The right decision, in fact, would have been for Kerry to have betrayed the purity of his support for equal rights for gays and lesbians. If he had recognised the power of conservative social values and accommodated it - something that both Clinton and Blair are adept at doing - he might have won, and be in a better position now to promote equality for all kinds of people.

Bush's margin of victory was clear enough to dispose of all but the most outlandish conspiracy theories about the President stealing the election, but the contest was self-evidently winnable for Kerry. The outcome turned on 1.25 per cent of the vote in Ohio. And Ohio was one of 11 states that held referendums at the same time as the presidential election on whether to define marriage in state law as the union of a man and a woman. All the referendums were carried in favour of banning gay marriage, including in hippy Oregon (which voted Kerry) by 57 per cent, and in marginal Ohio by 62 per cent.

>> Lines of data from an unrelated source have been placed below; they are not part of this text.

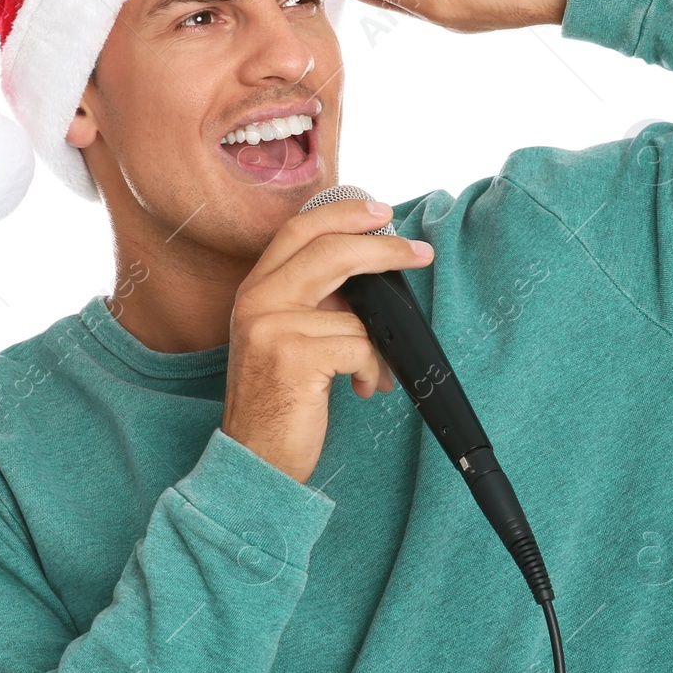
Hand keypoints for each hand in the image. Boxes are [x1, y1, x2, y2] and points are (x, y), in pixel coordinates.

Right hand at [221, 198, 433, 484]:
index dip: (344, 214)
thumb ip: (316, 303)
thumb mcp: (287, 340)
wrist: (253, 460)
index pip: (300, 230)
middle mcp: (256, 300)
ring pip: (355, 310)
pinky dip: (371, 371)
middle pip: (331, 249)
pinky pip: (359, 347)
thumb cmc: (279, 402)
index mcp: (255, 290)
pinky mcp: (293, 357)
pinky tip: (360, 390)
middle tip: (419, 252)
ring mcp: (271, 327)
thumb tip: (370, 279)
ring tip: (377, 372)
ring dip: (380, 345)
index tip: (381, 213)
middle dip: (383, 248)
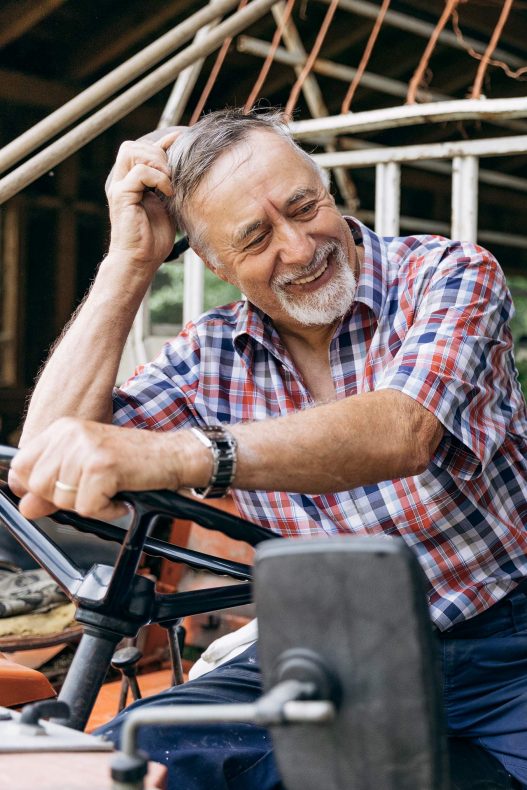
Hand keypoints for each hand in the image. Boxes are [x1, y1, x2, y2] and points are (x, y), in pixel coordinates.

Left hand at [9, 418, 187, 520]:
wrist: (173, 455)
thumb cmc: (135, 461)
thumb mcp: (87, 471)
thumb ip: (53, 488)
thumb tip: (27, 508)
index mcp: (63, 429)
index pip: (21, 466)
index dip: (33, 488)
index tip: (54, 493)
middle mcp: (71, 434)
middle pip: (38, 486)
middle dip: (65, 499)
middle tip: (93, 490)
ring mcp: (86, 448)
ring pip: (63, 500)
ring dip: (89, 506)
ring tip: (110, 491)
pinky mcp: (102, 466)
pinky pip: (88, 508)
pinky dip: (106, 511)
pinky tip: (120, 497)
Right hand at [106, 129, 184, 274]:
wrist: (140, 261)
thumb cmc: (153, 239)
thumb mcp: (167, 205)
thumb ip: (169, 185)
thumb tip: (182, 168)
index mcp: (130, 182)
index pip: (140, 149)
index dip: (160, 144)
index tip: (179, 143)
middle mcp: (121, 181)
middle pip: (132, 145)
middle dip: (157, 153)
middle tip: (172, 176)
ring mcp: (119, 187)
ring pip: (132, 152)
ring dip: (157, 163)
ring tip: (169, 183)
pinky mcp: (121, 196)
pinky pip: (140, 172)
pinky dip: (158, 179)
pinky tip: (168, 194)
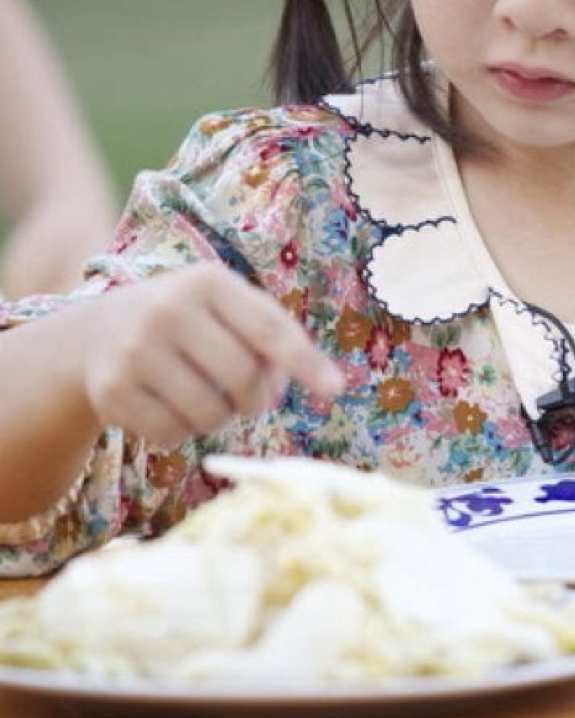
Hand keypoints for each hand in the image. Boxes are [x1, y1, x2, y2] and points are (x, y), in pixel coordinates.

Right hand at [78, 262, 343, 445]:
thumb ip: (271, 332)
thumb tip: (319, 381)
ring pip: (210, 414)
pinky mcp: (112, 392)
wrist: (96, 333)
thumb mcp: (222, 306)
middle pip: (244, 378)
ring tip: (205, 398)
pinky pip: (172, 435)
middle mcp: (167, 311)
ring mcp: (135, 352)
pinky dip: (182, 432)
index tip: (335, 389)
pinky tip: (170, 408)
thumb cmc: (183, 320)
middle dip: (257, 399)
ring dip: (220, 419)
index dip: (304, 361)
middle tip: (249, 399)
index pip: (267, 327)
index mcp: (206, 282)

Instead of praising Kerry for his constancy of principle and his dignity in defeat, therefore, his supporters are entitled to be angry with him for the ineptitude of his strategy. He fell into the trap set for him by the Republicans, of being seen as on the wrong side of a symbolic issue. Gay marriage is mostly symbolic, not least in the sense that President Bush himself has endorsed civil unions for gay couples, as long as they are not called marriages.

The issue is similar to a symbolic gay rights issue in this country before the 1997 election. Blair, John Prescott and David Blunkett conspicuously abstained in a vote to lift the ban on gays in the military, while John Reid, a defence spokesman, voted to keep it. That was symbolic because the question was going to be decided, as it has been in favour of equality, by the courts enforcing European law.

Kerry also dug his own trap on Iraq, questioning Bush's honesty as opposed to his competence. Floating voters did not want to be told that their commander-in-chief is a liar.

None of this can or should be dismissed as Bush winning by an appeal to the evangelical right. That is a partly snobbish attempt to make middle American voters seem as if they come from another planet and therefore are not worth bothering about. It is a curious criticism to come from commentators in a country that sends so many of its children to state-funded church schools, but surely the point is that Clinton showed that it was possible to build a winning electoral coalition for broadly progressive values in the US.

The question for the future is who could run a Clinton-style campaign next time. I suspect that the answer, despite her obvious claims, is not Hillary. I hope this is not a sexist opinion: if it helps I think Condoleezza Rice would beat her in 2008. I fear Hillary's appeal is largely confined to the core Democratic vote.

The question for the present, though, is, as Blair put it last week, do we simply dismiss the whole of America as a land of "liars, war- mongers and idiots" or do we "start to get a sensible debate about why people in America feel as they do"? The first course is negative, fatalist and easy. The second is hopeful, constructive and difficult.

Blair is surely right that little can be achieved in the world except in alliance with the US, and that requires an engagement not only with the Bush administration but also with US public opinion. The Prime Minister ran through a list of issues last week, starting with climate change. He accepted that it may not be possible to find common ground on this, but unless US voters can be persuaded, then the world's largest carbon dioxide-producing nation cannot be restrained. Much the same is true of Israel-Palestine. And it is at least true that Bush - unlike Clinton - is committed to the two-state solution.

When Tony Blair, then a 39-year-old opposition spokesman, travelled to Washington to learn the lessons of Clinton's 1992 campaign, he was told one thing that has stayed with him ever since. What the Democratic Party needed when Clinton ran for the presidency was "reality therapy". That is what the Democrats still need, and it is what the rest of us need too, if we want to engage with American power over the next four years.